Reading text ::
[Python-Dev] Re: Unicode in doctests

Fri Dec 3 18:02:52 CET 2004

Fredrik Lundh <fredrik <at> pythonware.com> writes:
> Bjorn Tillenius wrote:
> > There are some issues regarding the use of unicode in doctests. Consider
> > the following three tests.
> >
> >    >>> foo = u'föö'
> >    >>> foo
> >    u'f\xf6\xf6'
> >
> >    >>> foo
> >    u'f\u00f6\u00f6'
> >
> >    >>> foo
> >    u'föö'
> >
> > To me, those are identical.
> 
> really?  if a function is expected to print "öl", is it alright to print
> "\u00f6l" instead?  wouldn't you complain if your newspaper used
> Unicode escapes in headlines instead of Swedish characters?

No, I wouldn't like the newspaper to use Unicode escapes. For the same
reason, I don't want my documentation to contain Unicode escapes. That's
why I would like the latter test to pass.

But I understand, it tries to match the output of repr(foo), I guess I can
live with that. I can always do:

    >>> foo == u'föö'
    True

On the other hand, since there already are some flags to modify the matching
algorithm, one could argue for adding another flag... or at least provide
the possibility for the user to alter the matching himself. Although it's
not that important for me.

Goal 1 ::
In the post on Unicode in doctests, what does the writer say the doctest tries to match?
Goal 2 ::
Check each statement against the post on Unicode in doctests, answering yes or no and quoting the words that decide it: (a) The writer of the reply does not want Unicode escapes in their documentation. (b) The writer of the reply says a new matching flag is very important to them. (c) Bjorn Tillenius regarded the three tests as identical.
Goal 3 ::
Please carry on writing the post on Unicode in doctests, starting right after its final sentence.
The data after this point comes from a separate source.

Entries supplied ::

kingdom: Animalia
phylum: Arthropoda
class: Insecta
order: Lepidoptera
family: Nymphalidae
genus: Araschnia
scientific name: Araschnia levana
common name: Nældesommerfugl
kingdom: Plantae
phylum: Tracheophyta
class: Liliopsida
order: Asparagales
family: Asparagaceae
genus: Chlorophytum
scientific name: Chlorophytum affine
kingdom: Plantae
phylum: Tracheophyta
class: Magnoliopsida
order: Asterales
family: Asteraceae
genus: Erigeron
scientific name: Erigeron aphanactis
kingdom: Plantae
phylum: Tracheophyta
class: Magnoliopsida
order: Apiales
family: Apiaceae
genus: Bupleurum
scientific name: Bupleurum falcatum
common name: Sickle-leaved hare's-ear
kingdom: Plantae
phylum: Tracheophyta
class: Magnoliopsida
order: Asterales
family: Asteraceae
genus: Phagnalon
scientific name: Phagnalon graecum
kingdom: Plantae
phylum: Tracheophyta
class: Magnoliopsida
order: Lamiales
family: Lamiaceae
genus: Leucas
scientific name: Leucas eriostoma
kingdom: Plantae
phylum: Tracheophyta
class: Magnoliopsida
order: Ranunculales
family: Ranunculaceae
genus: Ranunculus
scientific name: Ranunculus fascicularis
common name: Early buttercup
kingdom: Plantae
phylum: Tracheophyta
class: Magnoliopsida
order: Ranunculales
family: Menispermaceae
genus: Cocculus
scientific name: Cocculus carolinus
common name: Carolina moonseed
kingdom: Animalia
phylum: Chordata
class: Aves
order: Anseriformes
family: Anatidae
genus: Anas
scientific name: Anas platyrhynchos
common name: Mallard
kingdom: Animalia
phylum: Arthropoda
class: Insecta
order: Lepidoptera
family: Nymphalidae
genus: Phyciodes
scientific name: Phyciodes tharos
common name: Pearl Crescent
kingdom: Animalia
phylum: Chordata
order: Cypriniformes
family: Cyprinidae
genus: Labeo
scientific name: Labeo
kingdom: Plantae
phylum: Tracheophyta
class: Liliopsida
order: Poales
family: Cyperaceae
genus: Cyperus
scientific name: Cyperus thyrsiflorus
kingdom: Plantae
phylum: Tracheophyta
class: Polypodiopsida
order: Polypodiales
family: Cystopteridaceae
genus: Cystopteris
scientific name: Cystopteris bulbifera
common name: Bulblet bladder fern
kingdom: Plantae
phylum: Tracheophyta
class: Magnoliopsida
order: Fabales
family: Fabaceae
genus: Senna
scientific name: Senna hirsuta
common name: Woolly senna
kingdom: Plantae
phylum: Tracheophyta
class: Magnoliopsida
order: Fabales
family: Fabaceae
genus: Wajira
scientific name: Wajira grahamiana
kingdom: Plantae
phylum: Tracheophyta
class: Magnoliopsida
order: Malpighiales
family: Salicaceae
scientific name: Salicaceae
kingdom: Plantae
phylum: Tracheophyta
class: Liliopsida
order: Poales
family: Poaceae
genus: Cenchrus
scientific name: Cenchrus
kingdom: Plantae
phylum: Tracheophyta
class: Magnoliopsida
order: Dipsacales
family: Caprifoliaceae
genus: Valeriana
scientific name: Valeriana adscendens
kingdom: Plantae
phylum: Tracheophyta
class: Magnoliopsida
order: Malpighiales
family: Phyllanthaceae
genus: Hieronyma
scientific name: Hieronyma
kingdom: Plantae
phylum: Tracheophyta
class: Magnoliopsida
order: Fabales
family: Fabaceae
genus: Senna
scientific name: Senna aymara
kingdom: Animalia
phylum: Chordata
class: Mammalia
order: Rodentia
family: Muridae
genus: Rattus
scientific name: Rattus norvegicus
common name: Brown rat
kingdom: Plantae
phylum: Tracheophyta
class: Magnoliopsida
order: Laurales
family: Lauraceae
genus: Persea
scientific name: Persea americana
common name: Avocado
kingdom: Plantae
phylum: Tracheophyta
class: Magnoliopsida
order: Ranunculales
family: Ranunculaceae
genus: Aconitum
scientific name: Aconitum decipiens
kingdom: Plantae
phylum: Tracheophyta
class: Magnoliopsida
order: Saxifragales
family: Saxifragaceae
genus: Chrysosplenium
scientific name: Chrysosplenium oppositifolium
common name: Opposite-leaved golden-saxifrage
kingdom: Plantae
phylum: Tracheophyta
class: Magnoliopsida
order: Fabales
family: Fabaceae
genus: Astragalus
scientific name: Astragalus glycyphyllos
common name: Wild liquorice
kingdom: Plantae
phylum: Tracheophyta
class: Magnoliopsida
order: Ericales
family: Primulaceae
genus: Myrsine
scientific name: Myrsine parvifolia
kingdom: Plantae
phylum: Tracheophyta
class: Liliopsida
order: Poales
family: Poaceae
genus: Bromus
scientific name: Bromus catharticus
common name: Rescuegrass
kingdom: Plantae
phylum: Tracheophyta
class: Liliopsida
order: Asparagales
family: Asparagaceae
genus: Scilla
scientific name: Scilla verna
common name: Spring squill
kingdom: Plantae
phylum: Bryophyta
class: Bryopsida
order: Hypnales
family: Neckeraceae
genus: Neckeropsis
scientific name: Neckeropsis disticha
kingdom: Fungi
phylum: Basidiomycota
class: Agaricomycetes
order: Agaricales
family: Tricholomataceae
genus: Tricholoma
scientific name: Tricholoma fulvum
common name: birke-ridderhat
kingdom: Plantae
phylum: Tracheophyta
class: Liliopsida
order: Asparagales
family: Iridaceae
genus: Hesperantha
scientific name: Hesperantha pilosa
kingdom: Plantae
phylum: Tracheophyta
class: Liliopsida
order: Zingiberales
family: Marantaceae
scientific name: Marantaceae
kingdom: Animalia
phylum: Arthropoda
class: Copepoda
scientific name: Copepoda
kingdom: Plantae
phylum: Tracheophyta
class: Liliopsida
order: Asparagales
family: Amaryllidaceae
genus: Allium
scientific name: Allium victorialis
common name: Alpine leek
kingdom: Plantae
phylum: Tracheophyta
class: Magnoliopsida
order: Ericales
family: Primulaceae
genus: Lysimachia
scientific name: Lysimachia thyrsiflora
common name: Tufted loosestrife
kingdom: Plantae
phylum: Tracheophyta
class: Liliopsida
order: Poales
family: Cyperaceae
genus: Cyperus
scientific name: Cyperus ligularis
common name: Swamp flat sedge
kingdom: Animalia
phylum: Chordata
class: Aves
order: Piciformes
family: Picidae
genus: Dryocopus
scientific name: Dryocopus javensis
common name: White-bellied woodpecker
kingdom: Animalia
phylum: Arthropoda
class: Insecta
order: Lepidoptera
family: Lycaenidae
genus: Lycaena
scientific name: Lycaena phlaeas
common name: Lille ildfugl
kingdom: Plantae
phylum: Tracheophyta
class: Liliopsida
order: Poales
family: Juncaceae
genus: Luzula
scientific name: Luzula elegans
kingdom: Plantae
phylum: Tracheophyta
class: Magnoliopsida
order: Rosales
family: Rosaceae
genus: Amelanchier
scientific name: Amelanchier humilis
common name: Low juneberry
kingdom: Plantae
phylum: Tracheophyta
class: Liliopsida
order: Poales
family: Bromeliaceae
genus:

Exercise output 1 ::
It tries to match the output of repr(foo).

Exercise output 2 ::
(a) Yes: "I don't want my documentation to contain Unicode escapes."
(b) No: "Although it's not that important for me."
(c) Yes: "To me, those are identical."

Exercise output 3 ::
> > Is it supposed to be like this, or have I missed something? If I could
> > specify the encoding for DocFileSuite to use, I would at least be
> > partially happy.
> 
> repr() always generates the same output, no matter what encoding
> you use.  just use repr, and you're done.

What is important for me, though, is to be able to specify an encoding to
DocFileSuite. As you said, one doesn't want to read Unicode escapes. At the
moment none of the tests I've given as example will pass in a DocFileSuite
(given that the text file is encoded using UTF-8). I do find it a bit
strange that I can't just copy a doctest within a docstring to a text file.
I have to Unicode escape all non-ASCII characters, which produces ugly
documentation.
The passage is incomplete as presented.